● GOAL OF THE EXERCISE
Can you carry on the recollection of Gaelic football and Offaly's 1982 win over Kerry from its last sentence?

Eunan was a brilliant free taker and finisher, but not terribly pushed about training. I remember watching the senior team doing press-ups at St Canice’s Park before a Senior Championship semi-final and when Andy Murphy had his back turned, Eunan immediately stopped, then resumed when Andy turned.

It was all such fun. The boys had a jar after matches and got full after Championship games.

The training was all football, mostly games. The pitch was always full of us younger boys, playing games we organised ourselves. The senior lads would often be at the pitch in twos and threes, catching and kicking and having the craic. And when it came to Championship, the town was at fever pitch.

All that has more or less gone, replaced by endless organised training and excessive control of players’ personal lives. Like everywhere else, playing senior football has become a job of work. Underage football has become so organised and regimented that impromptu kickabouts have disappeared. Drop in at St Canice’s Park on a summer day now and it is empty.

On Monday evening I listened to a radio documentary on RTE1 about the Offaly team of 1982 who shocked the great Kerry team and prevented the mystical five in a row. Michael O’Hehir’s commentary still makes the hair stand on the back of my neck. With a minute to go and Offaly two points behind, Offaly launched one final desperate attack. “And here they come. This is it. Liam O’Connor the full back. A high lobbing, dropping ball. (Seamus Darby catches it on the square) A SHOT! A GOAL! A GOAL! A GOAL for Offaly. A GOAL! A GOAL! OH WHAT A GOAL!”

Kerry, unbelievably, were beaten. As Eoin Liston said “ I’d never lost a Championship match before. I’d won four All-Irelands in a row since my debut in ’78. The thought never occurred to me we might lose.”

Sean Lowry, one of the Offaly players, described the events of the weekend. He said he never liked to break his normal Saturday night routine so when he got home after the final team meeting he toyed with the idea of going to the pub next door for a few pints but the place was packed so he rang the brother in law who lived at the other end of the town and asked if he had anything to drink. I have brandy” said the brother in law, “but nothing to put in it.” “Leave that to me” said Lowry. “We had a couple of brandies, I went down home and slept like a baby until the morning.” Then, the team went up to Dublin on the train, had a walk round the city and headed over to Croke Park.

● PROVIDED RECORDS
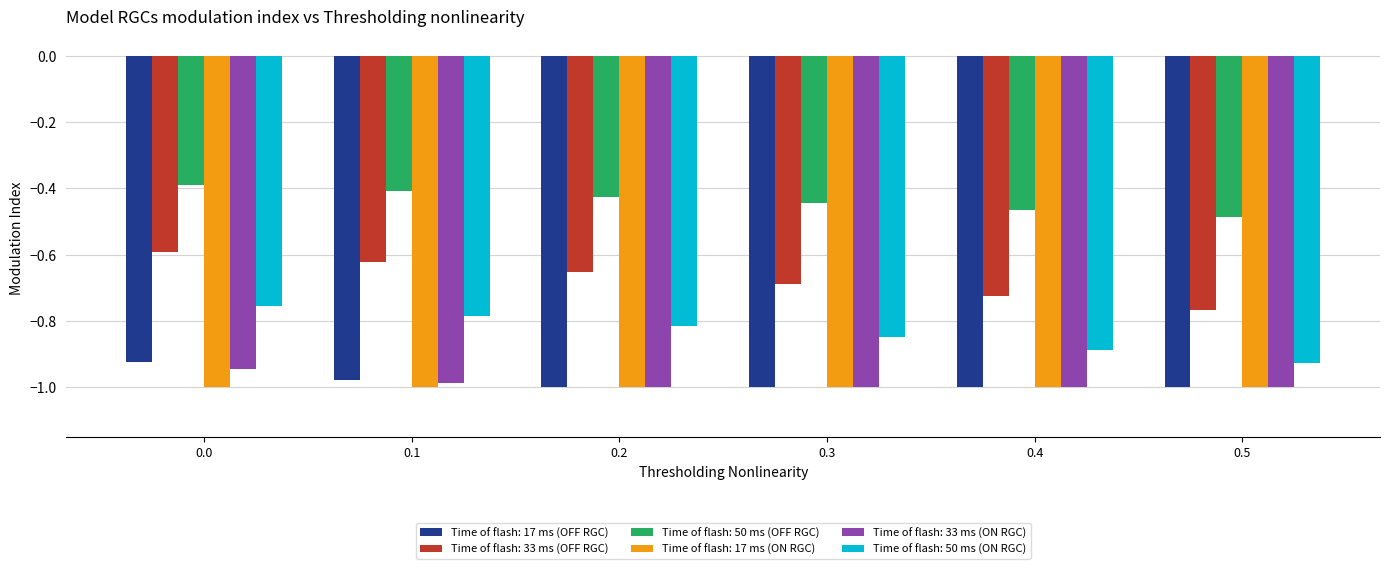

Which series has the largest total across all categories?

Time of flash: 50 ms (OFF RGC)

==

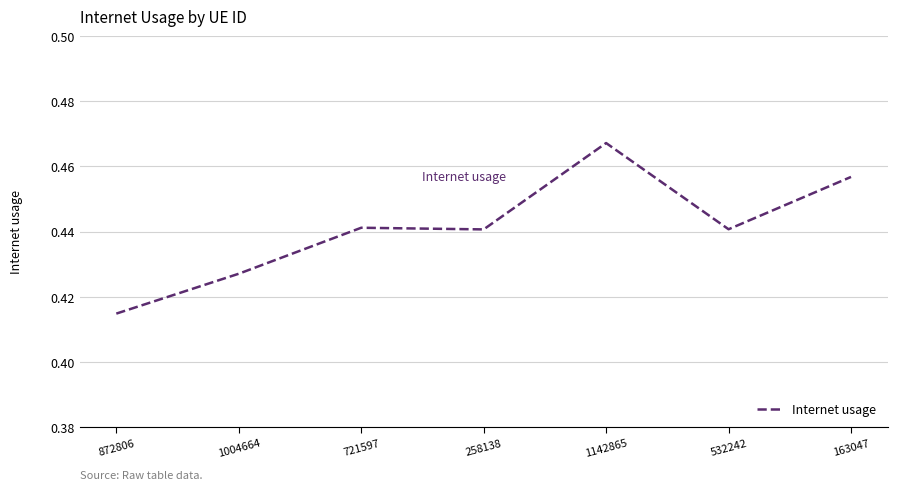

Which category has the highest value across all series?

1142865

==

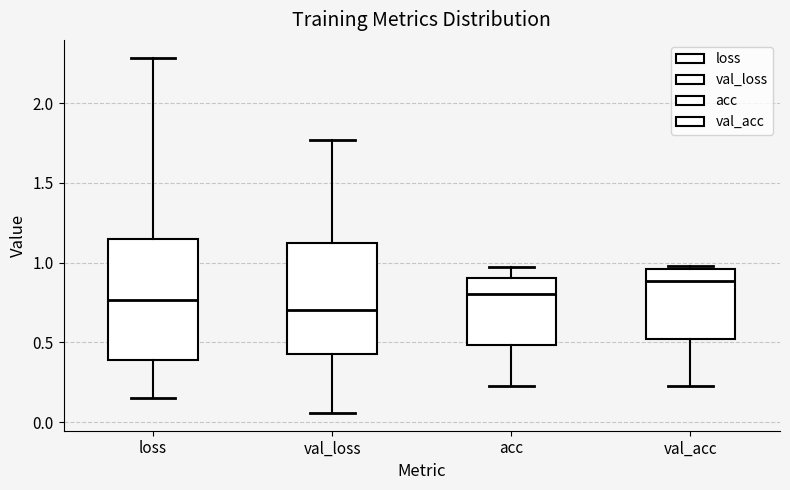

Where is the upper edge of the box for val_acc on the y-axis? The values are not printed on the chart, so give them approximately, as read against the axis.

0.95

● EXERCISE ANSWER
Afterwards, the players travelled to Naas to the hotel where the reception was to be held only to find that the place was thronged by Offaly folk and they had, in one of the player’s words, “drank the place dry.” “There was no draft beer left at all. There we were stone sober after winning the All-Ireland against the greatest team of all time. Not a drink. And the people had drank the hotel out of bottles of all the decent beer as well. There was only bottles of harp left.” In fairness, they made up for it over the next few months. As goalie Martin Furlong put it, “We drank so much over the next while I nearly died.”

Some years after that, when I was about 18, Dungiven won the county title and we ended up meeting Kingscourt Stars in the Ulster semi-final. The game was at Kingscourt and we went down in a bus, which was a serious novelty. When we arrived, we stopped at a bar in the town and most of the lads had a few whiskies. I never did that, but it wasn’t something that was surprising or a cause for concern. Imagine that nowadays! The outside manager would drop the players involved and they would be pariahs in the town.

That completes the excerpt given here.